**QUESTIONS TO ANSWER:**
1 – In the gravitational field thread, which components of the field does the reply say will cancel?
2 – Please quote the gravitational field thread from "my book's answer" to "is its direction?".

**PAGE TEXT:**
Solving Gravitational Field: What Did I Do Wrong?

[UrbanXrisis]

the question is http://home.earthlink.net/~urban-xrisis/phy.jpg

g=\frac{GM}{x^2}
x=\sqrt{r^2+a^2}
g=\frac{GM}{(\sqrt{r^2+a^2})^2}
g=\frac{GM}{r^2+a^2}

since there are 2 masses...
g=2 \frac{GM}{r^2+a^2}

my book's answer is:
g=\frac{2MGr}{(r^2+a^2)^{3/2}}

what did I do wrong?

 

[Doc Al]

g=\frac{GM}{r^2+a^2}

OK, this is the field due to one of the masses. Note that it's a vector. What is its direction?

since there are 2 masses...
g=2 \frac{GM}{r^2+a^2}

Since the field contributions are vectors, they must be added as such. (You can double it only if the vectors were in the same direction.) Hint: The vertical components will cancel.

**DATA EXCERPTS:**

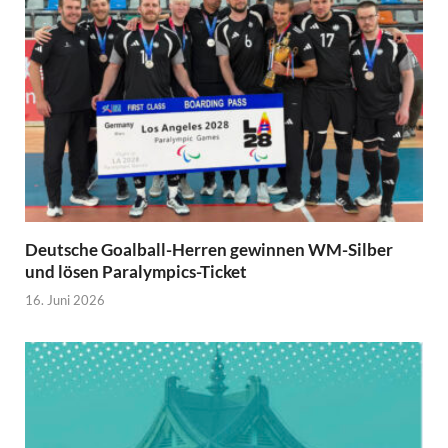
Deutsche Goalball-Herren gewinnen WM-Silber
und lösen Paralympics-Ticket
16. Juni 2026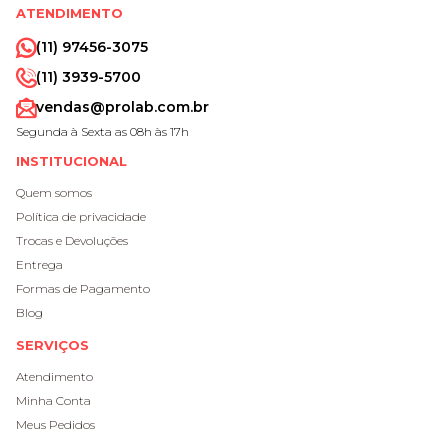
ATENDIMENTO
(11) 97456-3075
(11) 3939-5700
vendas@prolab.com.br
Segunda à Sexta as 08h às 17h
INSTITUCIONAL
Quem somos
Política de privacidade
Trocas e Devoluções
Entrega
Formas de Pagamento
Blog
SERVIÇOS
Atendimento
Minha Conta
Meus Pedidos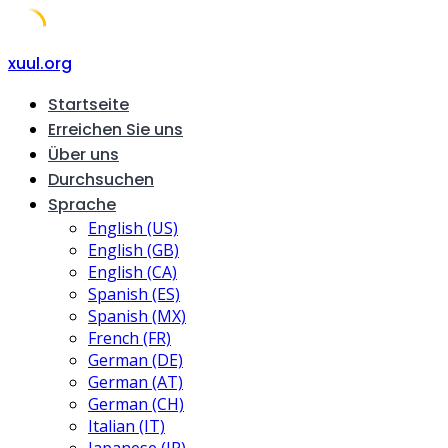
Skip
xuul.org
to
Startseite
content
Erreichen Sie uns
Über uns
Durchsuchen
Sprache
English (US)
English (GB)
English (CA)
Spanish (ES)
Spanish (MX)
French (FR)
German (DE)
German (AT)
German (CH)
Italian (IT)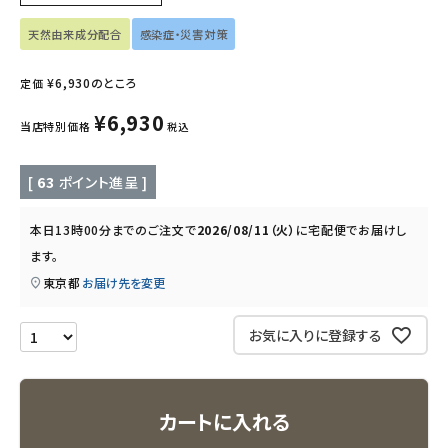
天然由来成分配合
感染症・災害対策
キッズ・ベビー・マタニティ
¥
6,930
のところ
定価
キッチン用品
¥
6,930
当店特別価格
税込
フード・ドリンク
[
63
ポイント進呈 ]
ブランド
本日
13時00分
までのご注文で
2026/08/11（火）
に
宅配便
でお届けし
定期購入
ます。
東京都
お届け先を変更
オリジナルブランド
お気に入りに登録する
ナチュラムーン
エコリュクス
カートに入れる
エコメイト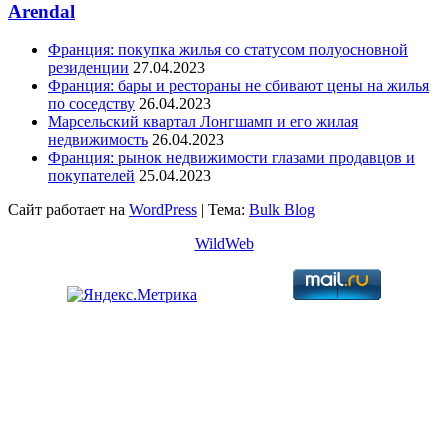
Arendal
Франция: покупка жилья со статусом полуосновной
резиденции
27.04.2023
Франция: бары и рестораны не сбивают цены на жилья
по соседству
26.04.2023
Марсельский квартал Лонгшамп и его жилая
недвижимость
26.04.2023
Франция: рынок недвижимости глазами продавцов и
покупателей
25.04.2023
Сайт работает на
WordPress
|
Тема:
Bulk Blog
WildWeb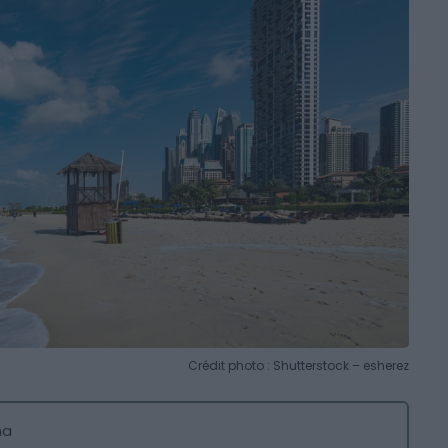
Crédit photo : Shutterstock – esherez
na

**SET OF ANSWERS:**
1 – The vertical components.

2 –
my book's answer is:
g=\frac{2MGr}{(r^2+a^2)^{3/2}}

what did I do wrong?

 

[Doc Al]

g=\frac{GM}{r^2+a^2}

OK, this is the field due to one of the masses. Note that it's a vector. What is its direction?